*** Data for analysis ***

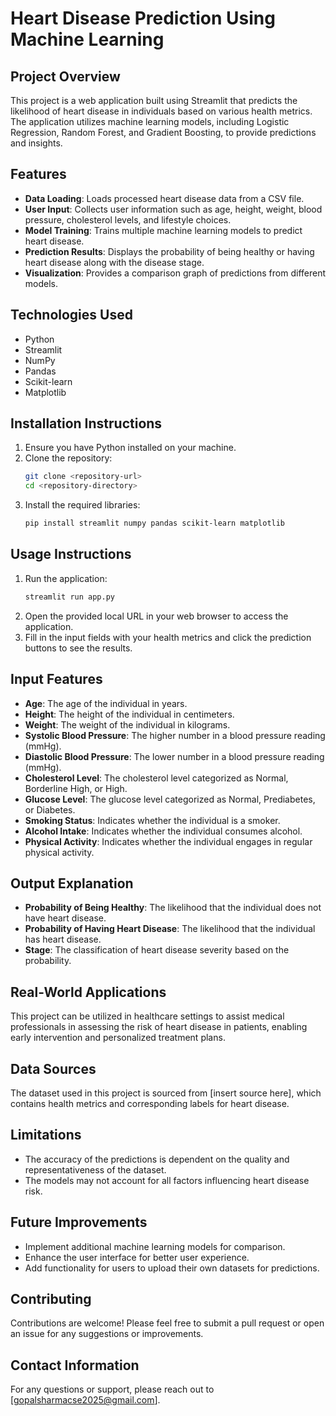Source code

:# Heart Disease Prediction Using Machine Learning

## Project Overview
This project is a web application built using Streamlit that predicts the likelihood of heart disease in individuals based on various health metrics. The application utilizes machine learning models, including Logistic Regression, Random Forest, and Gradient Boosting, to provide predictions and insights.

## Features
- **Data Loading**: Loads processed heart disease data from a CSV file.
- **User Input**: Collects user information such as age, height, weight, blood pressure, cholesterol levels, and lifestyle choices.
- **Model Training**: Trains multiple machine learning models to predict heart disease.
- **Prediction Results**: Displays the probability of being healthy or having heart disease along with the disease stage.
- **Visualization**: Provides a comparison graph of predictions from different models.

## Technologies Used
- Python
- Streamlit
- NumPy
- Pandas
- Scikit-learn
- Matplotlib

## Installation Instructions
1. Ensure you have Python installed on your machine.
2. Clone the repository:
   ```bash
   git clone <repository-url>
   cd <repository-directory>
   ```
3. Install the required libraries:
   ```bash
   pip install streamlit numpy pandas scikit-learn matplotlib
   ```

## Usage Instructions
1. Run the application:
   ```bash
   streamlit run app.py
   ```
2. Open the provided local URL in your web browser to access the application.
3. Fill in the input fields with your health metrics and click the prediction buttons to see the results.

## Input Features
- **Age**: The age of the individual in years.
- **Height**: The height of the individual in centimeters.
- **Weight**: The weight of the individual in kilograms.
- **Systolic Blood Pressure**: The higher number in a blood pressure reading (mmHg).
- **Diastolic Blood Pressure**: The lower number in a blood pressure reading (mmHg).
- **Cholesterol Level**: The cholesterol level categorized as Normal, Borderline High, or High.
- **Glucose Level**: The glucose level categorized as Normal, Prediabetes, or Diabetes.
- **Smoking Status**: Indicates whether the individual is a smoker.
- **Alcohol Intake**: Indicates whether the individual consumes alcohol.
- **Physical Activity**: Indicates whether the individual engages in regular physical activity.

## Output Explanation
- **Probability of Being Healthy**: The likelihood that the individual does not have heart disease.
- **Probability of Having Heart Disease**: The likelihood that the individual has heart disease.
- **Stage**: The classification of heart disease severity based on the probability.

## Real-World Applications
This project can be utilized in healthcare settings to assist medical professionals in assessing the risk of heart disease in patients, enabling early intervention and personalized treatment plans.

## Data Sources
The dataset used in this project is sourced from [insert source here], which contains health metrics and corresponding labels for heart disease.

## Limitations
- The accuracy of the predictions is dependent on the quality and representativeness of the dataset.
- The models may not account for all factors influencing heart disease risk.

## Future Improvements
- Implement additional machine learning models for comparison.
- Enhance the user interface for better user experience.
- Add functionality for users to upload their own datasets for predictions.

## Contributing
Contributions are welcome! Please feel free to submit a pull request or open an issue for any suggestions or improvements.

## Contact Information
For any questions or support, please reach out to [gopalsharmacse2025@gmail.com].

***

Task prompt: Copy each line above containing the string "number".

Answer for this exercise:
- **Systolic Blood Pressure**: The higher number in a blood pressure reading (mmHg).
- **Diastolic Blood Pressure**: The lower number in a blood pressure reading (mmHg).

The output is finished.